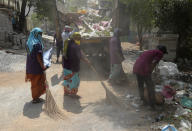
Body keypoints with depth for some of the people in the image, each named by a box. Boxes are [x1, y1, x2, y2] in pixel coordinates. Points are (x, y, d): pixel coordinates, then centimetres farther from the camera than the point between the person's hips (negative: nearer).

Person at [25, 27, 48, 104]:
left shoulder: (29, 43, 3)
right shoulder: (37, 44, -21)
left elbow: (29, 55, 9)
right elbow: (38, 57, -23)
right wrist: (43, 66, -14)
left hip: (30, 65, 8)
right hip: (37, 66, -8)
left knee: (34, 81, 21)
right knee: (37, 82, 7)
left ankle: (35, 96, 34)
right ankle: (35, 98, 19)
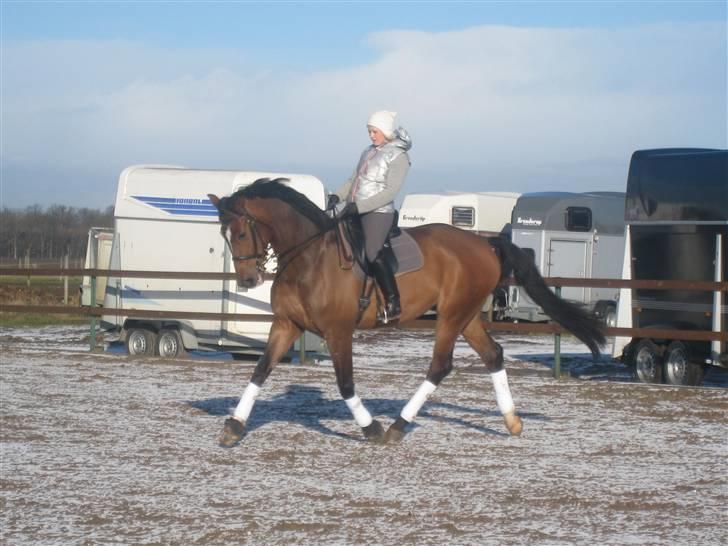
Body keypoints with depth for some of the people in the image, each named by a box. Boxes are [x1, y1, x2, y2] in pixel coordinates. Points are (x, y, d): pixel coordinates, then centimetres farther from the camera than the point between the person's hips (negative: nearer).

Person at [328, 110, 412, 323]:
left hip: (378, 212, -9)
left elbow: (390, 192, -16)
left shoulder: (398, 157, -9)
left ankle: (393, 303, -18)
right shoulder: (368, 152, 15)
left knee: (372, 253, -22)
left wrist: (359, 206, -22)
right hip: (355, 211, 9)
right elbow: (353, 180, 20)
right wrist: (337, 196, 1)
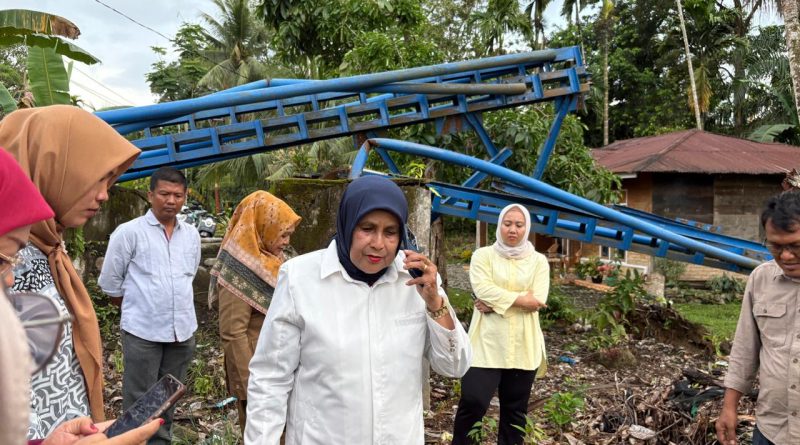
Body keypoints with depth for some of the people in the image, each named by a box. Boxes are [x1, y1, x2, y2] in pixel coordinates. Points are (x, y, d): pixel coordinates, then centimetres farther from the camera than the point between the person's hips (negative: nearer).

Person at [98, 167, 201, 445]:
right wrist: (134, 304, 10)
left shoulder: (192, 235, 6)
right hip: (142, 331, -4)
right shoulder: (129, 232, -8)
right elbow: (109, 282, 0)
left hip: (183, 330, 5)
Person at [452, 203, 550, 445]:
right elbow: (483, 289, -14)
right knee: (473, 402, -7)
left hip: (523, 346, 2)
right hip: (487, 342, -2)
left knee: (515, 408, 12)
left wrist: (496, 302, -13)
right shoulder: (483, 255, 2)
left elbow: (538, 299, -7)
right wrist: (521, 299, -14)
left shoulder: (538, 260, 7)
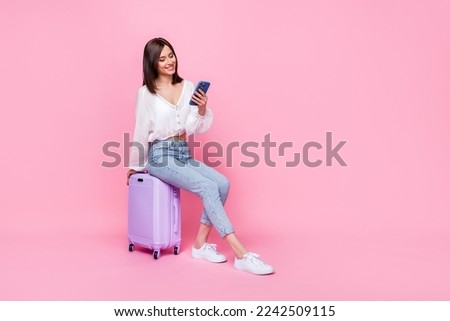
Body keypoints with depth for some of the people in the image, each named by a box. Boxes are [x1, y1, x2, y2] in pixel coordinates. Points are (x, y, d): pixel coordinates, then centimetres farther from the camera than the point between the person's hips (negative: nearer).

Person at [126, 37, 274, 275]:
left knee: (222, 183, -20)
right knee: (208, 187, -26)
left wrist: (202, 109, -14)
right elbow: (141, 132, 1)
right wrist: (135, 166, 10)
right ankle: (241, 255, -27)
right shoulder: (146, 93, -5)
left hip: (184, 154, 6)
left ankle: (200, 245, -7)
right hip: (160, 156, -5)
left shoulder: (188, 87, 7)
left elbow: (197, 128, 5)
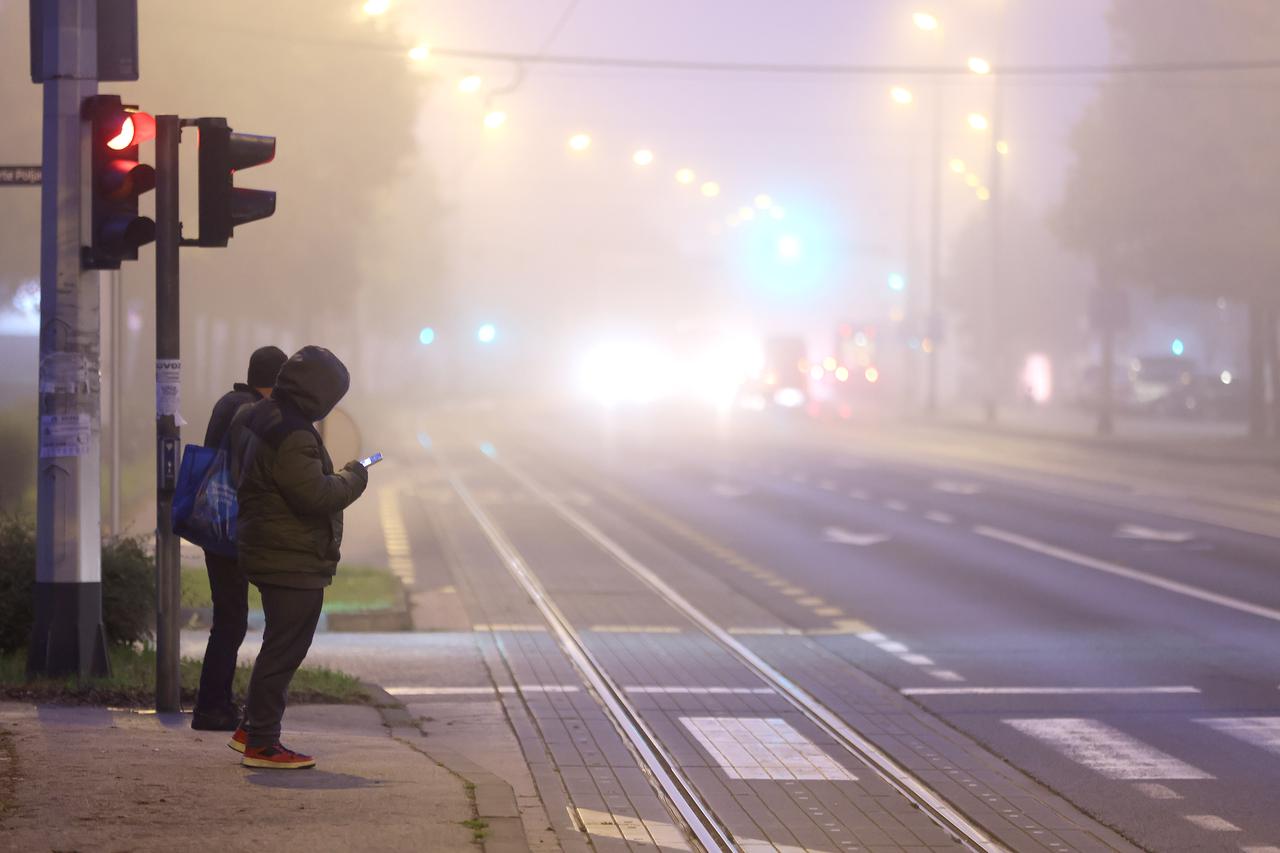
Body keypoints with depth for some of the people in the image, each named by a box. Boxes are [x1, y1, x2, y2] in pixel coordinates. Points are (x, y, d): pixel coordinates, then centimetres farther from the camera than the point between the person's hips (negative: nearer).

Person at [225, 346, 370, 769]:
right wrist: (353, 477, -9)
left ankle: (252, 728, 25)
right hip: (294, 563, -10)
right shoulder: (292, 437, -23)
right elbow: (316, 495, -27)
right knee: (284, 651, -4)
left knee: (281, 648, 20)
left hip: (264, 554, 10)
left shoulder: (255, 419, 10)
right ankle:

•••••

- [Task prompt] Reproduce all of the lines above word for word, leaving out the pictures.

- [Response box]
Body keypoints with depth for some of the people in the image, each named by a box. Boxes are [x1, y1, x2, y2] in pixel coordinates. Points are (x, y, d): pixel coordinates, then centimetres farther from the camera than the point between the person's hips (negative: nearer).

Person at [25, 27, 48, 104]:
left shoulder: (29, 43, 3)
right shoulder: (37, 44, -21)
left elbow: (29, 55, 9)
right elbow: (38, 57, -23)
right wrist: (43, 66, -14)
left hip: (30, 65, 8)
right hip: (37, 66, -8)
left knee: (34, 81, 21)
right knee: (37, 82, 7)
left ankle: (35, 96, 34)
right ankle: (35, 98, 19)
Body keypoints with depth for some of the people in the image, each named by a box. Boxes are [x1, y1, x2, y2] in pixel coordinates. Points are (x, y, d): pixel coordinates, then centimetres farther from the camera than the point between the person's hips (negative: nearer).

Person at [328, 110, 412, 323]:
left hip: (378, 212, -9)
left elbow: (390, 192, -16)
left shoulder: (398, 157, -9)
left ankle: (393, 303, -18)
right shoulder: (368, 152, 15)
left knee: (372, 253, -22)
left wrist: (359, 206, -22)
right hip: (355, 211, 9)
right elbow: (353, 180, 20)
right wrist: (337, 196, 1)
Body keypoints with depth for some of the people in the image, each named by a box. Boxes are [x1, y1, x2, y2] in pixel coordinates. Points are (x, y, d): pixel coordinates, then centimetres farther from the camera than the point between the person's hips (negative: nearer).

Person at [98, 167, 201, 445]:
right wrist: (134, 304, 10)
left shoulder: (192, 235, 6)
right hip: (142, 331, -4)
right shoulder: (129, 232, -8)
right elbow: (109, 282, 0)
left hip: (183, 330, 5)
Person at [452, 203, 550, 445]:
right elbow: (483, 289, -14)
right knee: (473, 402, -7)
left hip: (523, 346, 2)
right hip: (487, 342, -2)
left knee: (515, 408, 12)
left wrist: (496, 302, -13)
right shoulder: (483, 255, 2)
left elbow: (538, 299, -7)
right wrist: (521, 299, -14)
left shoulder: (538, 260, 7)
Body keypoints with depth for some of the people in the image, each named by a box. Boxes are [x1, y1, x2, y2] in pixel coordinates. Points are (x, y, d): pixel coordinates, then centimetres farther from the camera than the point between the person's hips (negative: nearer).

Person at [126, 37, 274, 275]:
left knee: (222, 183, -20)
right knee: (208, 187, -26)
left wrist: (202, 109, -14)
right elbow: (141, 132, 1)
right wrist: (135, 166, 10)
right ankle: (241, 255, -27)
right shoulder: (146, 93, -5)
left hip: (184, 154, 6)
left ankle: (200, 245, -7)
right hip: (160, 156, -5)
left shoulder: (188, 87, 7)
left elbow: (197, 128, 5)
Body keypoints with depth for some of the people in the image, each named by a box. Boxes are [x1, y1, x2, y2] in pixel coordinates. Points are (x, y, d): pixel coordinates, then centimetres farther from the camera than the point between the person's hips (negative: nearer).

Person at [225, 346, 370, 769]:
right wrist: (353, 477, -9)
left ankle: (252, 728, 25)
right hip: (294, 563, -10)
right shoulder: (292, 437, -23)
right elbow: (316, 495, -27)
right knee: (284, 651, -4)
left knee: (281, 648, 20)
left hip: (264, 554, 10)
left shoulder: (255, 419, 10)
right ankle:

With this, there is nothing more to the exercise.